Work task:
Pick every line from the data that holds the word "Memorial".

Stored items from a collection:
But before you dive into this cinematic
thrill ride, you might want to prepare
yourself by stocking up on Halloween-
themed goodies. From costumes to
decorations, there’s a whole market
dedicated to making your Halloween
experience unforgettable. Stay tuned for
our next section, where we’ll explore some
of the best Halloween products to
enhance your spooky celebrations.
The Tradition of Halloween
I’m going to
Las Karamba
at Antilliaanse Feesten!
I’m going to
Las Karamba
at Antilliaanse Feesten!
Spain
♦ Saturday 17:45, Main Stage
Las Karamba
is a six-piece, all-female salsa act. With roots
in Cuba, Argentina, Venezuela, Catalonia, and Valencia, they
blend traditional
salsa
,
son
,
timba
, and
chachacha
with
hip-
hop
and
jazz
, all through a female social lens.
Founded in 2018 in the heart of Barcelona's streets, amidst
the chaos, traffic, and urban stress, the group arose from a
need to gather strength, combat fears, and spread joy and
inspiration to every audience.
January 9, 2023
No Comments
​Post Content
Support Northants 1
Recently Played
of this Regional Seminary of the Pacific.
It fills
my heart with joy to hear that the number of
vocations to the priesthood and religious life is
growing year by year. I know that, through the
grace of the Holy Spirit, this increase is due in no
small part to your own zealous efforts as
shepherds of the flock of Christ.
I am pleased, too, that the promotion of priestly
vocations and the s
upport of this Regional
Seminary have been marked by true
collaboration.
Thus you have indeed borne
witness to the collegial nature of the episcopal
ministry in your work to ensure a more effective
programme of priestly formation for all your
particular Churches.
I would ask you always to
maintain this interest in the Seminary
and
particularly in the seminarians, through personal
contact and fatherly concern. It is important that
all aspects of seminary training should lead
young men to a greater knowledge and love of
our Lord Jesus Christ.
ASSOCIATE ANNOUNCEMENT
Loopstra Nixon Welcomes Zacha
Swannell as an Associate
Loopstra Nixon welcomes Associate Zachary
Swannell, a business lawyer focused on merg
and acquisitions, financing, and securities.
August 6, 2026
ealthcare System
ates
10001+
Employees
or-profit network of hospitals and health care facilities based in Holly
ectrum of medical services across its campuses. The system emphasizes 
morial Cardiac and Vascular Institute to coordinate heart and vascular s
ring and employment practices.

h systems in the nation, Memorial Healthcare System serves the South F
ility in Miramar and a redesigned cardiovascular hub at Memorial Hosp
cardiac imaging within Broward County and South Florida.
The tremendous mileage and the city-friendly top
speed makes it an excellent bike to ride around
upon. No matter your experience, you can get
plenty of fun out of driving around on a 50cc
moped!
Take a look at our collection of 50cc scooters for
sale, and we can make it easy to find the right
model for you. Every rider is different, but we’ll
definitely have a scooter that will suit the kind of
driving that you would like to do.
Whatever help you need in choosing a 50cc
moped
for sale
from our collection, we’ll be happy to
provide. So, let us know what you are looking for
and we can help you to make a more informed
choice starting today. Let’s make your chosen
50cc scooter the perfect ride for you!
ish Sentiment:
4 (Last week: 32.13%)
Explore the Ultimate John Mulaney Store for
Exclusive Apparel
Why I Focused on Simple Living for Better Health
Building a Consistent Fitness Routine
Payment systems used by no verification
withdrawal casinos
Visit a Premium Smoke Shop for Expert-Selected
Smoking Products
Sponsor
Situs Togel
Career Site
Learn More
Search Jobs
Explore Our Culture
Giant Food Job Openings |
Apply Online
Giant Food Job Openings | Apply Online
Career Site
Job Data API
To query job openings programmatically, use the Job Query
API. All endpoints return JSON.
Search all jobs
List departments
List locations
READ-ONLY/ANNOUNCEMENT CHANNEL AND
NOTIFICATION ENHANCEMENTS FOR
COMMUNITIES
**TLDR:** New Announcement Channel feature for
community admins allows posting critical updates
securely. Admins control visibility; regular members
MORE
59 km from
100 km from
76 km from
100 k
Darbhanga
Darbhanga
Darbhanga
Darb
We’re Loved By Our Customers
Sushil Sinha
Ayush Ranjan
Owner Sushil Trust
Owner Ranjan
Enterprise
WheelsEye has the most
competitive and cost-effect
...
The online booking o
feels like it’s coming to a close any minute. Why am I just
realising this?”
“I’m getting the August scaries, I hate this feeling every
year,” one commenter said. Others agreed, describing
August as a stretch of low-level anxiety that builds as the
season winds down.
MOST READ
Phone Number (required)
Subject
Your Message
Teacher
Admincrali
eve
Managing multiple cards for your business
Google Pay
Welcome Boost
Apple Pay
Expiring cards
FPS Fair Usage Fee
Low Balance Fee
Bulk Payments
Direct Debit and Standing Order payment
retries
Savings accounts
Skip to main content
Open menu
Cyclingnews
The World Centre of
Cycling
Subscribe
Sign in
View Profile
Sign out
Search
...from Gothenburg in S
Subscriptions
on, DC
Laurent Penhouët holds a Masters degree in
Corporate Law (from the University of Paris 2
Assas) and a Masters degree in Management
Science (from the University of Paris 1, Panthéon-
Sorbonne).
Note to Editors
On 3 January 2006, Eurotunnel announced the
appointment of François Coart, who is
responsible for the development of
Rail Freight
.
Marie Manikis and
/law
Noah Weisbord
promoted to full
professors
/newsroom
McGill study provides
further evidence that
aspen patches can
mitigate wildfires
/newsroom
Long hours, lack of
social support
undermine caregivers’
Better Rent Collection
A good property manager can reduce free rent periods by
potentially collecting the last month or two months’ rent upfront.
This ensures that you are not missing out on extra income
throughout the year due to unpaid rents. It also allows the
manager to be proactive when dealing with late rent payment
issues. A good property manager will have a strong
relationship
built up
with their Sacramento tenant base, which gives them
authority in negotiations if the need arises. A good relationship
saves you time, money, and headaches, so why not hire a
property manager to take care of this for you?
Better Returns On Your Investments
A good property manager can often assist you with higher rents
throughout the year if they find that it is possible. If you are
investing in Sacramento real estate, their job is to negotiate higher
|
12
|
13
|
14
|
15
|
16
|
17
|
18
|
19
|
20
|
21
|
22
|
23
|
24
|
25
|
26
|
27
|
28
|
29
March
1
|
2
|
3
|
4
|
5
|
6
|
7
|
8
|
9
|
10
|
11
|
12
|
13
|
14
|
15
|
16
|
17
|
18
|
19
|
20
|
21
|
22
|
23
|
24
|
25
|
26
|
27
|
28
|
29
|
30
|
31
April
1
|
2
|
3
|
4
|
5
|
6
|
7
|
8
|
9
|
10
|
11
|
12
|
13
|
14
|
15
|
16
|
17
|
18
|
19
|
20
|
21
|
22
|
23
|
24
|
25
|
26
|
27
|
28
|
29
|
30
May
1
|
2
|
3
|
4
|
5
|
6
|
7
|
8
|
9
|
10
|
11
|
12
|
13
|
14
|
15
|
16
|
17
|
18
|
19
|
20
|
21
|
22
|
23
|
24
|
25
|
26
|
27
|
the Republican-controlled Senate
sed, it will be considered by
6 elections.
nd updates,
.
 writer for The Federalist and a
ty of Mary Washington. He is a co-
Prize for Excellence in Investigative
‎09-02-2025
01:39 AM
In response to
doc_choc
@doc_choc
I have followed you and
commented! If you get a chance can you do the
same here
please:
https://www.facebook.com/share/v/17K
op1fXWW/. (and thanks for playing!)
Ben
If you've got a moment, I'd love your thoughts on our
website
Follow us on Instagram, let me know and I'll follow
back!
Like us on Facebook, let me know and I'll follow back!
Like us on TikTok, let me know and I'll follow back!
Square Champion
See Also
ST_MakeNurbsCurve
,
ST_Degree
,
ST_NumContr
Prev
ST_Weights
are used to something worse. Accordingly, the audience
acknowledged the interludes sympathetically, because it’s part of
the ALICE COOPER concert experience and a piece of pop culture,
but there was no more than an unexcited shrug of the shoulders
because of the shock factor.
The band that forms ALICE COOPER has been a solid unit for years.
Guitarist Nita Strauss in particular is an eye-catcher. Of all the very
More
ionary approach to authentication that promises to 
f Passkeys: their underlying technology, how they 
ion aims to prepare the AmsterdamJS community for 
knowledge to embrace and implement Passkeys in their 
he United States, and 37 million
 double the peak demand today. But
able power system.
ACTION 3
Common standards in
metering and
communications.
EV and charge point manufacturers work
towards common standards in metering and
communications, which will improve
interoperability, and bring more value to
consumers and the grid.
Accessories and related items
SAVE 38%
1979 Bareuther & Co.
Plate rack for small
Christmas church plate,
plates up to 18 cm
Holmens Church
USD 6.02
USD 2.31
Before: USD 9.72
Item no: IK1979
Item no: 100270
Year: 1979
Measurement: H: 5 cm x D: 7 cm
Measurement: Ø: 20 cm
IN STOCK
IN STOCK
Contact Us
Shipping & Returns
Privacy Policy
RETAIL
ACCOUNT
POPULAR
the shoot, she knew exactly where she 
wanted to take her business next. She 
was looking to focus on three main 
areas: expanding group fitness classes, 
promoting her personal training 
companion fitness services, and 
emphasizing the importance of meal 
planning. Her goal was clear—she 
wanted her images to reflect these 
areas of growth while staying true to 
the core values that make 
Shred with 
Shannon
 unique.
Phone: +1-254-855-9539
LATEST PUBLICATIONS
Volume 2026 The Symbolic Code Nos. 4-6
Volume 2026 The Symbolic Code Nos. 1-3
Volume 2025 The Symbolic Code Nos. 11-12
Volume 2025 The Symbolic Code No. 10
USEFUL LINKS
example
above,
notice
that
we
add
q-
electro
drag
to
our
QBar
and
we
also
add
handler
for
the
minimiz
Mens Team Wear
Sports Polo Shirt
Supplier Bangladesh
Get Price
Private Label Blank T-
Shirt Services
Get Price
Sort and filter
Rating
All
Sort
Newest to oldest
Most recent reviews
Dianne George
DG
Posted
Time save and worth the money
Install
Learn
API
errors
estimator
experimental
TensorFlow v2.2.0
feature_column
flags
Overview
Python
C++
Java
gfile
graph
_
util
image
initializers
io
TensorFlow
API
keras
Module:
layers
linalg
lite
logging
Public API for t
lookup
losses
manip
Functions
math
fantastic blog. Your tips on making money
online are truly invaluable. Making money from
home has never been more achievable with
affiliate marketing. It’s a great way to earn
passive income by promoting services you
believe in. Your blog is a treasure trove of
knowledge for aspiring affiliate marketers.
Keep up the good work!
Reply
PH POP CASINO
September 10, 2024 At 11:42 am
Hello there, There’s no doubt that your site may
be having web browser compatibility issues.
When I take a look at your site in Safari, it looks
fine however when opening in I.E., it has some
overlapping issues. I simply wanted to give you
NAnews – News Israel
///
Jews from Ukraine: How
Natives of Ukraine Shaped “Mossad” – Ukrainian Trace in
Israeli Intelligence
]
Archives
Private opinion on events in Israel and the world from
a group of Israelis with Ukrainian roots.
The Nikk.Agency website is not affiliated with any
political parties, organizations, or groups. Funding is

Exercise answer:
h systems in the nation, Memorial Healthcare System serves the South F
ility in Miramar and a redesigned cardiovascular hub at Memorial Hosp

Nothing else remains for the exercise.